Given a linear model $$ y=X\beta+\varepsilon, $$ the population value of $R^2$ is $$ R^2=1-\frac{\text{Var}(\varepsilon)}{\text{Var}(y)}. $$ The vanilla estimator of $R^2$ is $$ \hat R^2=1-\frac{\widehat{\text{Var}}_{biased}(\varepsilon)}{\widehat{\text{Var}}_{biased}(y)}=1-\frac{\frac{1}{n}\sum_{i=1}^n \hat\varepsilon_i^2}{\frac{1}{n}\sum_{i=1}^n (y_i-\bar{y})^2} $$ and the adjusted estimator of $R^2$ is $$ \hat R^2_{adj.}=1-\frac{\widehat{\text{Var}}_{unbiased}(\varepsilon)}{\widehat{\text{Var}}_{unbiased}(y)}=1-\frac{\frac{1}{n-p-1}\sum_{i=1}^n \hat\varepsilon_i^2}{\frac{1}{n-1}\sum_{i=1}^n (y_i-\bar{y})^2}. $$ This is applicable to the case where the observations of variables do not overlap. Meanwhile, I am interested in the case when they do. Under overlapping observations where the overlap is of length $k$*, the long-run variance of a generic variable $x$ (where we may put $y$ or $\varepsilon$ in its place as needed) is $$ \text{LRVar}(x)=\sum_{j=-k}^k \text{Cov}(x_t,x_{t-j})=\text{Var}(x)+2\sum_{j=1}^k \text{Cov}(x_t,x_{t-j}) $$ and some estimators for it (like Newey-West) are available.**
Questions
- Should an estimator of the long-run variance be used in estimating $R^2$, or should one stick to the regular estimators as in $\hat R^2$ and $\hat R^2_{adj.}$ above?
- Would the choice of regular variance vs. long-run variance have any effect, given that $\text{Var}(\varepsilon)$ (or $\text{LRVar}(\varepsilon)$) is in the numerator and $\text{Var}(y)$ (or $\text{LRVar}(y)$) is in the denominator, hinting at possible cancellations?

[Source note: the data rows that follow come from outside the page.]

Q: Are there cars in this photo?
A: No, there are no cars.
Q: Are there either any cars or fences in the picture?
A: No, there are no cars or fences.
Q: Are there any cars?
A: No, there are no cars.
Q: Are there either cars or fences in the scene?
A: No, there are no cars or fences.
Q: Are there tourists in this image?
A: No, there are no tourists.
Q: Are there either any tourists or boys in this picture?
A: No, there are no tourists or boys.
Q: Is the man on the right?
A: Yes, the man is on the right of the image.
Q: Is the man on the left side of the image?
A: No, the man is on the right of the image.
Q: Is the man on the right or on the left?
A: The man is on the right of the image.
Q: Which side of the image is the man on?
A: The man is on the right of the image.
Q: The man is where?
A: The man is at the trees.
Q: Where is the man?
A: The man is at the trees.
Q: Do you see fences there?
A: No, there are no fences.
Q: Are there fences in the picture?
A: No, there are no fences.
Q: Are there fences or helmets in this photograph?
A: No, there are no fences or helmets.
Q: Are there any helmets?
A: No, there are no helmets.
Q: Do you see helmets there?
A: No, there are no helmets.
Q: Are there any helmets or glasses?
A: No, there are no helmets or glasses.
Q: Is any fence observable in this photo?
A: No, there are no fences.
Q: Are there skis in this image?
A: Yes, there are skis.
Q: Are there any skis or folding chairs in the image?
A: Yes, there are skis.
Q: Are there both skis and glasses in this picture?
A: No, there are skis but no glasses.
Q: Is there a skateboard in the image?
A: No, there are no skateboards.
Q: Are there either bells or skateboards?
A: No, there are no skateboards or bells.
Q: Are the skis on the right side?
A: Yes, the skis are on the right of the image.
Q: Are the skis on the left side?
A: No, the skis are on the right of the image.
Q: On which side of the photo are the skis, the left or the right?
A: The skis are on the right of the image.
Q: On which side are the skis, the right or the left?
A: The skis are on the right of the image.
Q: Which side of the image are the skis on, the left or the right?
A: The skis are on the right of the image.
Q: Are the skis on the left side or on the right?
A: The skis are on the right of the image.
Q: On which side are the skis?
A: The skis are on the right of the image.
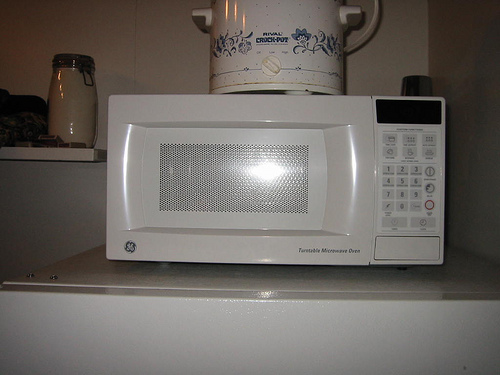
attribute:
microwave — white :
[103, 92, 447, 268]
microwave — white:
[101, 83, 461, 274]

- How would the interpretation of these estimators of $R^2$ (one employing the regular variance estimator and another employing the long-run variance estimator) differ?
*By overlapping observations of $x_t$ where the overlap is of length $k$ I mean a case where $x_t=\sum_{\tau=t-k+1}^t \xi_\tau$ where $\xi_\tau$ is some random process. Hence, $x_t$ and $x_{t-\kappa}$ measure partly the same thing for $\kappa<k$; they "overlap". An example would be measuring monthly financial returns every day. The monthly return $x_t$ of today overlaps with the monthly return of yesterday $x_{t-1}$ to a large degree: given a month with 30 trading days, 29 daily returns $\xi_{t-29},\dots,\xi_{t-1}$ constitute both $x_t$ and $x_{t-1}$, while only $\xi_{t}$ and $\xi_{t-30}$ make $x_t$ and $x_{t-1}$ differ. (How many trading days a month has depends on the market.)
**I guess estimating $\text{LRVar}$ by just plugging in sample counterparts of population quantities may not be a good idea in cases where $k<<n$.